··· DATA TO USE
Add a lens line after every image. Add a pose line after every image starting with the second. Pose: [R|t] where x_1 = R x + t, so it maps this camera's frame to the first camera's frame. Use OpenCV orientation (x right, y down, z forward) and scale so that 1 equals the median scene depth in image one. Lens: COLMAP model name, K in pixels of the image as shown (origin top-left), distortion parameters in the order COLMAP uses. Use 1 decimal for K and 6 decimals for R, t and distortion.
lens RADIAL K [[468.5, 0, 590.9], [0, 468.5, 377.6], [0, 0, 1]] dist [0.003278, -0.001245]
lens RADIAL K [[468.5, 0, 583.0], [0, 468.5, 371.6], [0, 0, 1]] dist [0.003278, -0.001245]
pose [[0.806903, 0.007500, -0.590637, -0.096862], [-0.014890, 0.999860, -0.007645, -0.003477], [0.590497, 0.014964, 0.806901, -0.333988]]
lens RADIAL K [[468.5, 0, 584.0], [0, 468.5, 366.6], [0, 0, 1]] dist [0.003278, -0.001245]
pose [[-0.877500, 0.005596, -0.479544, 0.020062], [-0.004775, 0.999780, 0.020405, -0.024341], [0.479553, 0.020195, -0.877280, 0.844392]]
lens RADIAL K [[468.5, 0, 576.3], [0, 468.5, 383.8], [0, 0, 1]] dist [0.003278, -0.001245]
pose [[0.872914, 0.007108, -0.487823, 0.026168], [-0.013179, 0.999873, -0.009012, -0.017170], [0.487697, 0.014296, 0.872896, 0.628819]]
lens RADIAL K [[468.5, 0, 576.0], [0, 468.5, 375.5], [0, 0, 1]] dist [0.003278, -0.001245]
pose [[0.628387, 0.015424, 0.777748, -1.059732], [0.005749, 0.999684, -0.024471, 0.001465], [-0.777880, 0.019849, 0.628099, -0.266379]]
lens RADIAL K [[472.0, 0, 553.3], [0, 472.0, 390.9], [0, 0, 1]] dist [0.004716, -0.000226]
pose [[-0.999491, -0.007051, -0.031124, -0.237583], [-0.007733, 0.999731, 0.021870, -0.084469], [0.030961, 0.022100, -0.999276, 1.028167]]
······
* _BRIEF_: Reproduce the listing above, switching "first camera's frame" to "reference camera's frame" and keeping every other character unchanged.

* _TASK OUTPUT_:
Add a lens line after every image. Add a pose line after every image starting with the second. Pose: [R|t] where x_1 = R x + t, so it maps this camera's frame to the reference camera's frame. Use OpenCV orientation (x right, y down, z forward) and scale so that 1 equals the median scene depth in image one. Lens: COLMAP model name, K in pixels of the image as shown (origin top-left), distortion parameters in the order COLMAP uses. Use 1 decimal for K and 6 decimals for R, t and distortion.
lens RADIAL K [[468.5, 0, 590.9], [0, 468.5, 377.6], [0, 0, 1]] dist [0.003278, -0.001245]
lens RADIAL K [[468.5, 0, 583.0], [0, 468.5, 371.6], [0, 0, 1]] dist [0.003278, -0.001245]
pose [[0.806903, 0.007500, -0.590637, -0.096862], [-0.014890, 0.999860, -0.007645, -0.003477], [0.590497, 0.014964, 0.806901, -0.333988]]
lens RADIAL K [[468.5, 0, 584.0], [0, 468.5, 366.6], [0, 0, 1]] dist [0.003278, -0.001245]
pose [[-0.877500, 0.005596, -0.479544, 0.020062], [-0.004775, 0.999780, 0.020405, -0.024341], [0.479553, 0.020195, -0.877280, 0.844392]]
lens RADIAL K [[468.5, 0, 576.3], [0, 468.5, 383.8], [0, 0, 1]] dist [0.003278, -0.001245]
pose [[0.872914, 0.007108, -0.487823, 0.026168], [-0.013179, 0.999873, -0.009012, -0.017170], [0.487697, 0.014296, 0.872896, 0.628819]]
lens RADIAL K [[468.5, 0, 576.0], [0, 468.5, 375.5], [0, 0, 1]] dist [0.003278, -0.001245]
pose [[0.628387, 0.015424, 0.777748, -1.059732], [0.005749, 0.999684, -0.024471, 0.001465], [-0.777880, 0.019849, 0.628099, -0.266379]]
lens RADIAL K [[472.0, 0, 553.3], [0, 472.0, 390.9], [0, 0, 1]] dist [0.004716, -0.000226]
pose [[-0.999491, -0.007051, -0.031124, -0.237583], [-0.007733, 0.999731, 0.021870, -0.084469], [0.030961, 0.022100, -0.999276, 1.028167]]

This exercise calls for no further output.